REQUIRED ACTIONS:
- 1) For each statement, say whether it agrees with the inventory reservation text, and quote the words that decide it: (a) On a single hot row, optimistic locking is the fastest strategy. (b) To avoid deadlocks, every basket acquires rows in an order sorted by SKU. (c) Sharding a hot SKU raised throughput roughly 3.5× at 16 shards.
- 2) Pick up the inventory reservation text after its last sentence and keep writing it.
:: PROVIDED PASSAGE
Which is best? I didn't guess — I benchmarked them against real PostgreSQL. On a single hot row (all buyers, one SKU), pessimistic and atomic win (~4,200 reservations/sec) because they serialize efficiently; optimistic is slowest there because it averages two attempts per success (it retries the lost races). Optimistic's advantage is the opposite workload — contention spread across many rows, where conflicts are rare and you avoid holding locks. The lesson: pick the strategy for your contention shape, and measure.

The hard part: multi-item baskets without deadlocks

A real cart reserves several SKUs at once, all-or-nothing. The trap is deadlock: cart A locks milk then waits for eggs; cart B locks eggs then waits for milk. Each holds one and waits for the other forever, and the database has to abort one.

The fix is elegant: always acquire rows in one fixed global order — sorted by SKU. If every basket grabs shared SKUs in the same sequence, no lock cycle can form. I have a test that fires 100 baskets locking the same two SKUs in opposite order and asserts zero deadlocks with a consistent ledger. Any out-of-stock line rolls the whole basket back.

Placing an order exactly once (idempotency)

Networks retry. A user double-clicks. A mobile client resends on a flaky connection. Without protection, one intent becomes two reservations. Holdfast accepts an Idempotency-Key with each request, enforced by a UNIQUE constraint:

orders (id, idempotency_key UNIQUE, ...)

The reservation runs in one transaction. If a retry arrives with the same key, the insert collides with the unique constraint, the whole transaction (including the decrement) rolls back, and we return the original order. Proven with 100 concurrent identical requests producing exactly one reservation. This is the same pattern Stripe uses for payment idempotency keys — applied to inventory.

Scaling the hot SKU

One viral product is one inventory row, which is one lock, which is your throughput ceiling. The standard fix is to shard the stock: split a SKU's quantity across N sub-rows, decrement a random shard, and fall back through the others if one is empty. Now you have N locks instead of one. I benchmarked this in Holdfast — throughput climbed roughly 3.5× at 16 shards before plateauing on the database itself (about 49,000 reservations/sec). For extreme drops, the next step is reserving in Redis with periodic reconciliation to the database, but that's only worth the added complexity once you've proven you need it.
::::
:: DATASET EXCERPTS
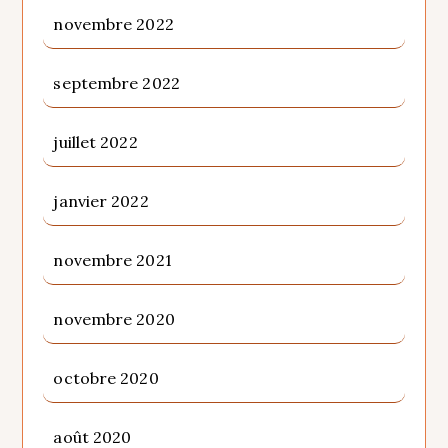
novembre 2022
septembre 2022
juillet 2022
janvier 2022
novembre 2021
novembre 2020
octobre 2020
août 2020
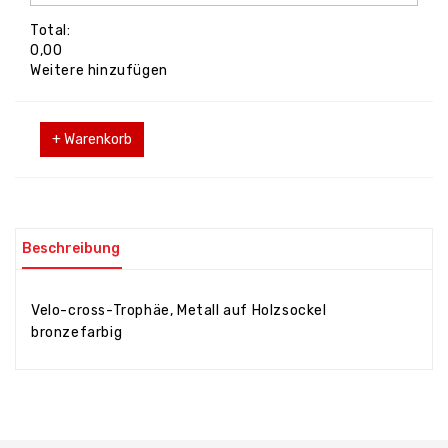
Total:
0,00
Weitere hinzufügen
+ Warenkorb
Beschreibung
Velo-cross-Trophäe, Metall auf Holzsockel
bronzefarbig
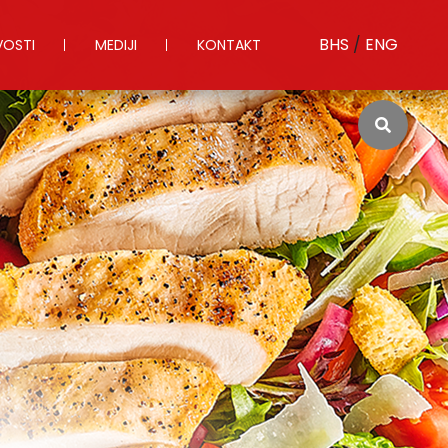
BHS
/
ENG
OSTI
MEDIJI
KONTAKT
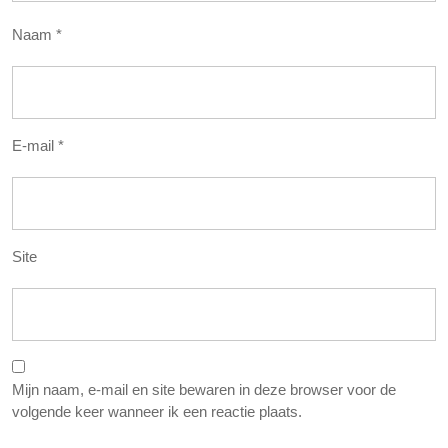
Naam
*
E-mail
*
Site
Mijn naam, e-mail en site bewaren in deze browser voor de
volgende keer wanneer ik een reactie plaats.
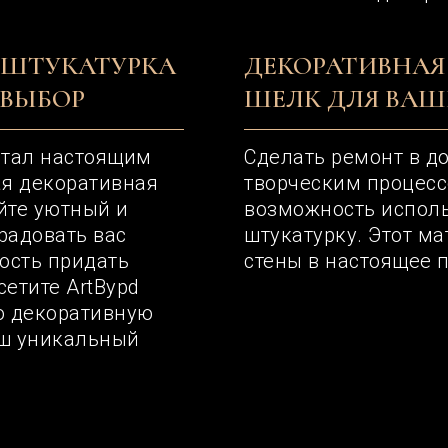
 ШТУКАТУРКА
ДЕКОРАТИВНАЯ
 ВЫБОР
ШЕЛК ДЛЯ ВАШ
 стал настоящим
Сделать ремонт в д
ая декоративная
творческим процессо
йте уютный и
возможность испол
радовать вас
штукатурку. Этот м
ость придать
стены в настоящее 
етите ArtBypd
ю декоративную
аш уникальный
::::
TASK ANSWERS:
- 1)
(a) No: "optimistic is slowest there because it averages two attempts per success"
(b) Yes: "always acquire rows in one fixed global order — sorted by SKU"
(c) Yes: "throughput climbed roughly 3.5× at 16 shards before plateauing on the database itself"

- 2)
Proving it fails closed (the chaos test)

Claiming "no oversell" is easy. Proving it under failure is the interesting part. Holdfast has a chaos test that kills PostgreSQL backends mid-transaction while buyers race. The guarantee that has to hold: when a transaction dies, it rolls back — no phantom stock, no partial reservation, the ledger stays consistent. The system fails closed: under stress it refuses orders rather than risk overselling. In quick-commerce, a refused order is a minor annoyance; an oversold one is a cancelled order and a lost customer.

Stack & honest notes

Holdfast is TypeScript on Fastify, with a deliberate hybrid data layer: Drizzle ORM owns the schema, migrations, and ordinary reads (type-safe and model-driven), while the reservation hot path is raw SQL — because the whole point is the explicit locking, which an ORM's query builder hides, and interactive ORM transactions get flaky under heavy concurrency. "ORM for productivity, raw SQL where correctness and performance demand it" is how production teams actually work. There's Prometheus metrics, a Docker deploy that self-seeds, and 14 tests against real PostgreSQL.

Two honest caveats: the throughput numbers are a single-machine local benchmark — treat them as relative, not absolute. And Holdfast is the reservation core, not a full store; payments live in separate demos by design. Every claim here is backed by a test or a benchmark you can run yourself.

Try it

The engine is live and open source. Fire concurrent requests at it and watch it hold the line:

Live demo: holdfast-50gt.onrender.com
Source: github.com/Shailesh93602/holdfast

If you're building anything that touches stock, money, or limited capacity under concurrency, these patterns — atomic guards, fixed lock ordering, idempotency keys, and failing closed — are the ones that keep you out of trouble. Thanks for reading!